Monday, September 17, 2012

The Fruit of Self-Control

Galatians 5:22–23 (NKJV)
22 But the fruit of the Spirit is love, joy, peace, patience, kindness, goodness, faithfulness, 23 gentleness, self-control. Against such there is no law.

Today we conclude our meditations on the fruit of the Spirit with self-control. Permit me to use this as an opportunity to clarify some things I said last week about gossip.

One of the chief obligations that we have as the people of God is to exercise self-control over our tongues. Providing that we are exercising self-control, there are times when speaking about an individual or situation is not gossip. For example, it is not gossip to seek counsel. If you were struggling with a decision, endeavoring to act in wisdom, then Solomon would urge you to seek counsel. Seeking counsel necessitates that you explain the situation about which you need counsel. Remember that the principle the Shunammite revealed was that we beware telling our problems to those who are not part of the solution. Seeking counsel is not gossip because the person to whom you are speaking is part of the solution – but beware gossiping under cover of seeking counsel.

Likewise, speaking is not gossip when you are endeavoring to understand. Paul commands wives to be quiet in the public assembly and to ask their husbands at home if there is something they do not understand. And Solomon urges us to seek for understanding like silver or gold. This implies that seeking understanding, asking questions, is not gossip provided that we’re prepared to learn from the questions we’re asking and that we’re not simply asking questions to vent the matter more openly.

Finally, Scripture tells us that it is not always wrong to speak negatively, even harshly, about specific individuals, provided that such words are in accordance with God’s judgment. Jesus calls Herod a fox, Paul called down a public curse on Alexander the coppersmith, and John in his third epistle rebukes Diotrephes publicly for his arrogance and pride. If the charge is accurate then it is not always wrong to pronounce such – indeed, at times, it may be wrong not to do so. The important point is that in all cases, we must exercise self-control – governing our tongues in accordance with God’s Word.
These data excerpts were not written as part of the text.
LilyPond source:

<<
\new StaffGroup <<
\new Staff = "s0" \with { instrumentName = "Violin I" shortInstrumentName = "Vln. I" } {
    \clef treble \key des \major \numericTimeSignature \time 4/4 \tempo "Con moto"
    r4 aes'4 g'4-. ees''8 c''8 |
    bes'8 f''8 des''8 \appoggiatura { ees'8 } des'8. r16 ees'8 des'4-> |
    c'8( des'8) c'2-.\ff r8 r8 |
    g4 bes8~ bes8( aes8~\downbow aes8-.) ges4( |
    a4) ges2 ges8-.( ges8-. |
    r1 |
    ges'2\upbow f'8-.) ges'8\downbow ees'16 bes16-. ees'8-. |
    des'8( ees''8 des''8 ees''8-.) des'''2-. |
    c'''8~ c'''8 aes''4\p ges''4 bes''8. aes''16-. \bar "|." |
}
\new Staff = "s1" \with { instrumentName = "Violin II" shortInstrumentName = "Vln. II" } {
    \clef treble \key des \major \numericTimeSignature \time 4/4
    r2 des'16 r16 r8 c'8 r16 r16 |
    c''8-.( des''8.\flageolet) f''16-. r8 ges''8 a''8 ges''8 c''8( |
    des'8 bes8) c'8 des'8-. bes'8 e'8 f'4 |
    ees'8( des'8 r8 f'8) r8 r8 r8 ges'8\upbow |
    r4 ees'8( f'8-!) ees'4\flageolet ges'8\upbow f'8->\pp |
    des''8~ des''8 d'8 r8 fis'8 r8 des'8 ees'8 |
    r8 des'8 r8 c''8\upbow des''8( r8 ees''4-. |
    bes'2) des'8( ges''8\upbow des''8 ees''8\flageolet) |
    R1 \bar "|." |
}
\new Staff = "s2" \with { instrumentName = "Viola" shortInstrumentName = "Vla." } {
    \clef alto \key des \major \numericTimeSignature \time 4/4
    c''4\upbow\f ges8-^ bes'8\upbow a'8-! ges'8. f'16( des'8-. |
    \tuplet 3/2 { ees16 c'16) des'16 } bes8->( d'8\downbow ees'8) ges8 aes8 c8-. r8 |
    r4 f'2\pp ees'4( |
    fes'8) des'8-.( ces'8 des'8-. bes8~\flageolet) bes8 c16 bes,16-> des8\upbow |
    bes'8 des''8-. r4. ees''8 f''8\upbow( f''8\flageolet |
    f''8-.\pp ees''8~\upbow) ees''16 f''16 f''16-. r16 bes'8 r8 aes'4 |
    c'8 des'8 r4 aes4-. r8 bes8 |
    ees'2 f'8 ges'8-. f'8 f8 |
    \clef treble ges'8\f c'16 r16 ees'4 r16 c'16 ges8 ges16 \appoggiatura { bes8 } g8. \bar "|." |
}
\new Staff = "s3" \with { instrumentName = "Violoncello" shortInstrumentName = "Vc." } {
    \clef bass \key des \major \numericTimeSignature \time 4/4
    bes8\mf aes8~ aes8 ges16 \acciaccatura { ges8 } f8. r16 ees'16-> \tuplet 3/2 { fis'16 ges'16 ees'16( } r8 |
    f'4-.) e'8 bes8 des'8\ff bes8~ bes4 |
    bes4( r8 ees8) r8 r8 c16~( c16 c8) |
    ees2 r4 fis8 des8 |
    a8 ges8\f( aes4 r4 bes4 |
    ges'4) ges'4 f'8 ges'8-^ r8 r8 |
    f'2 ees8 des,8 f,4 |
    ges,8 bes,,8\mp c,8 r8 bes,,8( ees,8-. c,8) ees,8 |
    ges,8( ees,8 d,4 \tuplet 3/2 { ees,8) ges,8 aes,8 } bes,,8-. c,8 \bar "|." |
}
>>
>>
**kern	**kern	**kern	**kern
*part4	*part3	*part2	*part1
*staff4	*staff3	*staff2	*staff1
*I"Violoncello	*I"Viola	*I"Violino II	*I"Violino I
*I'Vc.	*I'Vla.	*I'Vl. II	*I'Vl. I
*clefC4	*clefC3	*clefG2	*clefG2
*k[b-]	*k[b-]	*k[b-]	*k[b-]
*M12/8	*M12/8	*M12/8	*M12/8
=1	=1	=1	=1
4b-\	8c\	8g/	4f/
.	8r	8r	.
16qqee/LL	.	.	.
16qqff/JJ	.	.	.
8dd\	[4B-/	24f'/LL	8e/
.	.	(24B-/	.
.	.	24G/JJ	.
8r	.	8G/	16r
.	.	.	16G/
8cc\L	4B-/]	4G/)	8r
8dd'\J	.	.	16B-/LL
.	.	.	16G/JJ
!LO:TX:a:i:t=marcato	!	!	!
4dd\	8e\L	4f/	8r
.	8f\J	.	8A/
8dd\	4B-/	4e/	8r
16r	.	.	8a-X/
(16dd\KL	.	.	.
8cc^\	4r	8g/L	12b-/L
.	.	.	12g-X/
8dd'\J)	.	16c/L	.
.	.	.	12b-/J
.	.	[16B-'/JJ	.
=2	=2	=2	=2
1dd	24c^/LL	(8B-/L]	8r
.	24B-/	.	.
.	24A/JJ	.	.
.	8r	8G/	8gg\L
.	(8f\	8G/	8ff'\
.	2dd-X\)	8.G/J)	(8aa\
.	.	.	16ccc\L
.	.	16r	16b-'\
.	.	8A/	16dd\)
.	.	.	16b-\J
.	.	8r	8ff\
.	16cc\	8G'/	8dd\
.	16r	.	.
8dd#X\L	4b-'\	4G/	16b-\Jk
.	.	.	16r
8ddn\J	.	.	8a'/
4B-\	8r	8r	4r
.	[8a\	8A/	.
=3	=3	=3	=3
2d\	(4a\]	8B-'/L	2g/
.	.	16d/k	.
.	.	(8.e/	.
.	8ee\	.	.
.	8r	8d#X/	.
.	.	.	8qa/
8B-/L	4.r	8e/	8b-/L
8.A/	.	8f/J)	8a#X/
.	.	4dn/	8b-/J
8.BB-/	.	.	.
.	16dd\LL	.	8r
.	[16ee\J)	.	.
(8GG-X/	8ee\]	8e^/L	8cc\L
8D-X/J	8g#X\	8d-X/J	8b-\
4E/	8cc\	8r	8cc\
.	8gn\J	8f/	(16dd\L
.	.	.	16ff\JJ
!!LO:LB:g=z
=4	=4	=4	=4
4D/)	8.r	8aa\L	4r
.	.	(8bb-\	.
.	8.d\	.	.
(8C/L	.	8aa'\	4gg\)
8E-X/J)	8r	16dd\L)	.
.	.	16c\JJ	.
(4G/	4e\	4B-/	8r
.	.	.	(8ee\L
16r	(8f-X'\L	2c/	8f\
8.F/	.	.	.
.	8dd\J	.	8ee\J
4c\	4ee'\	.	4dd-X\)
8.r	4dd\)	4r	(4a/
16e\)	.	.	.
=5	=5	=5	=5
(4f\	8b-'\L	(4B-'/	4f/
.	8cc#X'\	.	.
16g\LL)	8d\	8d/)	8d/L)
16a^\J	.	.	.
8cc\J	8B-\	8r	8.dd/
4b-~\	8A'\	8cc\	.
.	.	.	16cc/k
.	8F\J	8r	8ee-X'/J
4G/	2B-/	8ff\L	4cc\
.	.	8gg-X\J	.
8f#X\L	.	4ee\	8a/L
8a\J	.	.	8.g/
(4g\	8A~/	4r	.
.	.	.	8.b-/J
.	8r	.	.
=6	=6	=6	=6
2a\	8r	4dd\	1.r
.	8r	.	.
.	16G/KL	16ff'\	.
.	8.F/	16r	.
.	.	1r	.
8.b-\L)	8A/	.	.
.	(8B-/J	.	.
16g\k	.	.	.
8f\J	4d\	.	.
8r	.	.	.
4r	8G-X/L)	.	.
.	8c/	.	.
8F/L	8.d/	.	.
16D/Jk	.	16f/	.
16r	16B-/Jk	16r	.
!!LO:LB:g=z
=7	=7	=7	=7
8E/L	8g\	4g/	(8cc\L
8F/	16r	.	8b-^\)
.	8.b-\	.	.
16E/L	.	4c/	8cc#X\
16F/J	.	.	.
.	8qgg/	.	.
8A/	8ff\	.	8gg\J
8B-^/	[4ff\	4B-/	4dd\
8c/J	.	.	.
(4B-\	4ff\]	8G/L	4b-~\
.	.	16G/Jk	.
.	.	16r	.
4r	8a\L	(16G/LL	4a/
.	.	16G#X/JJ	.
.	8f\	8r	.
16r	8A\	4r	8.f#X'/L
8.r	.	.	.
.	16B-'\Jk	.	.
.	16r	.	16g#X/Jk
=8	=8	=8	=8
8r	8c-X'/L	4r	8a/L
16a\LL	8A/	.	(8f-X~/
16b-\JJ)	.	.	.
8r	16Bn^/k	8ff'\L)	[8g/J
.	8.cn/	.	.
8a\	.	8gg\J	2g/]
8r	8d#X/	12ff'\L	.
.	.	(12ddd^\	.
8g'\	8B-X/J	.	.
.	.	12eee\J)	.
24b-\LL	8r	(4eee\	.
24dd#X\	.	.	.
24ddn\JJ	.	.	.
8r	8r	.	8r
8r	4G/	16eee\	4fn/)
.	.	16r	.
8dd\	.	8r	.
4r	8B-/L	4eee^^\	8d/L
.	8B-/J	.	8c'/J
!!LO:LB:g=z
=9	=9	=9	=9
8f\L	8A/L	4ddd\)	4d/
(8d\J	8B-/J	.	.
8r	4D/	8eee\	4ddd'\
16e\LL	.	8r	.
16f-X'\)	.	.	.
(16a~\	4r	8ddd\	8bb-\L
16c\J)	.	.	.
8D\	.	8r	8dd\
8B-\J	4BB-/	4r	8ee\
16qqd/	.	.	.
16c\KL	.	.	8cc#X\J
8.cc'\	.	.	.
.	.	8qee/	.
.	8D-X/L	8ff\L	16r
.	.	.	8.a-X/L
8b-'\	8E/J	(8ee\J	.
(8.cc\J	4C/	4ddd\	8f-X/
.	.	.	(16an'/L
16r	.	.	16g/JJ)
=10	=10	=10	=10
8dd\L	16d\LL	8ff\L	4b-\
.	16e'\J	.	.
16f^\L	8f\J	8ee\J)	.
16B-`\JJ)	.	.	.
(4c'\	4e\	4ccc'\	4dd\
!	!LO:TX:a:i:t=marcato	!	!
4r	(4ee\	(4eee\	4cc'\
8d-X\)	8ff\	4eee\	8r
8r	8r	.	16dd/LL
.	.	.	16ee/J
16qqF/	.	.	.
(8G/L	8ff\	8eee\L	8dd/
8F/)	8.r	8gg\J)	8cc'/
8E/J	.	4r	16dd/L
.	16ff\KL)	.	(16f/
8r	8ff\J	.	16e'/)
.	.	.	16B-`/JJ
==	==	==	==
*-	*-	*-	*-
James warns us that “the tongue is a fire, a world of iniquity” (3:6). With the tongue we can bless our neighbor and with the tongue we can destroy a city. So Solomon observes that “Whoever guards his mouth and tongue keeps his soul from troubles” (Pr 21:23). Our tongues can get us into trouble not only with men but with God Himself. God hates a lying tongue; he hates those who cause strife; he hates talebearers and malicious gossips. God takes our tongues seriously.

Because of the seriousness with which God takes the tongue, the instruction of the Church is to address sins of the tongue routinely. Paul contrasts righteous elders with “idle talkers” – those who pratter on and on about their own opinions rather than speaking the Word of God. He commands that deacons not be “double-tongued” – speaking this way and that just to gain the approval of others. Rather, they must be men who speak the truth with integrity. Paul also insists that the female assistants to the deacons are not to be slanderers – that is, those who use their tongues to destroy the credibility of others. And in his letter to Titus, Paul urges Titus to instruct the older women according to the same principle. We must govern our tongues. We must exercise self-control in our use of the tongue.

So reminded of our calling and obligation to manifest self-control in the use of our tongues, let us kneel and confess that we have often failed to do so. We will have a time of silent confession followed by the corporate confession found in your bulletin.